[[ Supplied records open ]]
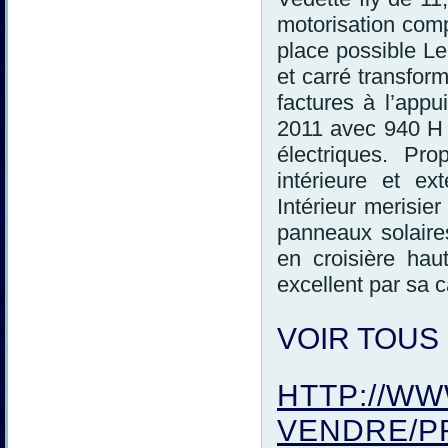
motorisation comp
place possible Le
et carré transform
factures à l’ap
2011 avec 940 H
électriques. Pro
intérieure et ext
Intérieur merisier
panneaux solaire
en croisière ha
excellent par sa 
VOIR TOUS
HTTP://WW
VENDRE/P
[[ Supplied records closed ]]
## [Description of the task]
Write out each entry exactly; any pictures stay out of the copy.

## [Output]
motorisation comp
place possible Le
et carré transform
factures à l’ap
2011 avec 940 H
électriques. Pro
intérieure et ext
Intérieur merisier
panneaux solaire
en croisière ha
excellent par sa 
VOIR TOUS
HTTP://WW
VENDRE/P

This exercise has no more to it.